ヒオウギについての抜粋では、その種子の黒さから、暗さや夜、夕べを強調する枕詞として和歌に詠まれてきた言葉を何と述べていますか。

抜粋本文
•••••

FILE NO 229 宮崎と周辺の植物
ヒオウギ Belamcanda chinensis (L.) DC.
桧扇 アヤメ
撮影日 2010.11.28
撮影場所 県南部

 
本州以南の日本本土~琉球~台湾、朝鮮、中国~インド北部まで分布するという多年草で、日本では日当たりの良い草原や丘陵地で見られるが、宮崎県内ではそのような環境が減少し、かなり前から目にする機会が減ってきたように見える。
 出雲風土記に出てくる夜干(カラスアフキ)は多分根茎が扁桃炎等に効能がある生薬名の射干が取れる意味だろうと思われる。
 万葉の頃から植物そのものを鑑賞するというよりは、その種子の黒さから暗いや夜、夕べを強調する枕詞「ぬばたま」として多くの和歌に詠まれ、言葉の常識として我々の世代まで伝えられてきた。
 現在でもヒオウギの花を歌った句や歌は少ないような気がする。
画像1 晩秋の草原で風に揺れる黒い果実、古名は射干玉(ヌバタマ) ムバタマ、ウバタマとも変化
画像2 地面から1cm近くある高さの花茎の先に咲いた花。
 花茎の基の葉は扇子が左右に広がる形に開く。
    撮影:(2010.8.3 県南部
画像3 花は独特の橙色で、赤い斑点がほぼ同大の花弁の左右に規則的につく。
    花は一日で萎んで、横から次の花が伸びて開くので花期が長く見える。

•••••

学習資料
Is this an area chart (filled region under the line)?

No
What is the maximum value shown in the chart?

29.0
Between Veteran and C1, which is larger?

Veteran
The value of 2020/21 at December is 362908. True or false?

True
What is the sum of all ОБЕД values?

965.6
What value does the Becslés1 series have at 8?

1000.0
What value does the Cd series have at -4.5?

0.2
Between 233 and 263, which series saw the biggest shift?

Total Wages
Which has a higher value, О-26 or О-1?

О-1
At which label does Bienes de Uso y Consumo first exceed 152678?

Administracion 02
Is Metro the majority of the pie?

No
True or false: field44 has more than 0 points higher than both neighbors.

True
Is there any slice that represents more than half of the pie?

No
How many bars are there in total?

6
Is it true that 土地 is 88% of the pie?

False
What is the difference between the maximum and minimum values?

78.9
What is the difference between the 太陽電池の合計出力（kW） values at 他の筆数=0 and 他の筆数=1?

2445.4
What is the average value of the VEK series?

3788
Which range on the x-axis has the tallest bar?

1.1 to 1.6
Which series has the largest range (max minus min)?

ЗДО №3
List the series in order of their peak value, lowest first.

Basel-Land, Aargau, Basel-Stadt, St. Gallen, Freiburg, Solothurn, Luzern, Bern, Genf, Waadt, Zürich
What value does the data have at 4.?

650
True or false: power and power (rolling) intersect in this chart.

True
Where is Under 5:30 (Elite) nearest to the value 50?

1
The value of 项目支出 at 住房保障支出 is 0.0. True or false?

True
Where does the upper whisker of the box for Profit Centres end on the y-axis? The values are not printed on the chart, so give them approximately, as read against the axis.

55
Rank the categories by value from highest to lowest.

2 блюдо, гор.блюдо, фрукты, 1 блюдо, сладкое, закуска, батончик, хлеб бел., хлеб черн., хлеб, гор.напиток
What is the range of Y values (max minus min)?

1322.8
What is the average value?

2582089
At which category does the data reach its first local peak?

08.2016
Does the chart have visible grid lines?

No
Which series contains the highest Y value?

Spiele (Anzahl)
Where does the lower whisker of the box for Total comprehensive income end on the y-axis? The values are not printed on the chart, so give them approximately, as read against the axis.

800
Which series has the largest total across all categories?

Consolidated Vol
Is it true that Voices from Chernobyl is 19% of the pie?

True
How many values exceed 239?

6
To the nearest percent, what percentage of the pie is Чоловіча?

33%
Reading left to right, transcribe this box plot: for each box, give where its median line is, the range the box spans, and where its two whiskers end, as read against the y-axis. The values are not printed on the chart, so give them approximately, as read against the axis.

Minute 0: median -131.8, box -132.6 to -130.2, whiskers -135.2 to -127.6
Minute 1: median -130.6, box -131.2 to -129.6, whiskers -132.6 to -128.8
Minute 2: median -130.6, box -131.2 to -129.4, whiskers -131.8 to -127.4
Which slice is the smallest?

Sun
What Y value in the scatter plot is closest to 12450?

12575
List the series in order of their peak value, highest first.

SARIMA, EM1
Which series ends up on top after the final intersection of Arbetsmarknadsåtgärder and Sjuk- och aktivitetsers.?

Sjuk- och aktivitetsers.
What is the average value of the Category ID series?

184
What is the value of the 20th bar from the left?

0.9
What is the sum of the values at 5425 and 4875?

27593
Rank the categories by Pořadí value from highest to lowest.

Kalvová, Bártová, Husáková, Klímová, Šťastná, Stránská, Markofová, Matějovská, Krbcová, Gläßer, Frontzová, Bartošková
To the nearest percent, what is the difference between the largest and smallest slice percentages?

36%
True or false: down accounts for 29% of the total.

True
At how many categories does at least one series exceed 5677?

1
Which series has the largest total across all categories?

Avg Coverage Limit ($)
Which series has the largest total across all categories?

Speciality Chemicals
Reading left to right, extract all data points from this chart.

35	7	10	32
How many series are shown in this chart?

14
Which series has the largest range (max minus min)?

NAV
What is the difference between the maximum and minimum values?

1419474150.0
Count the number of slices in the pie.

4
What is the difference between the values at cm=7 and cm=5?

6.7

•••••

解答
「ぬばたま」です。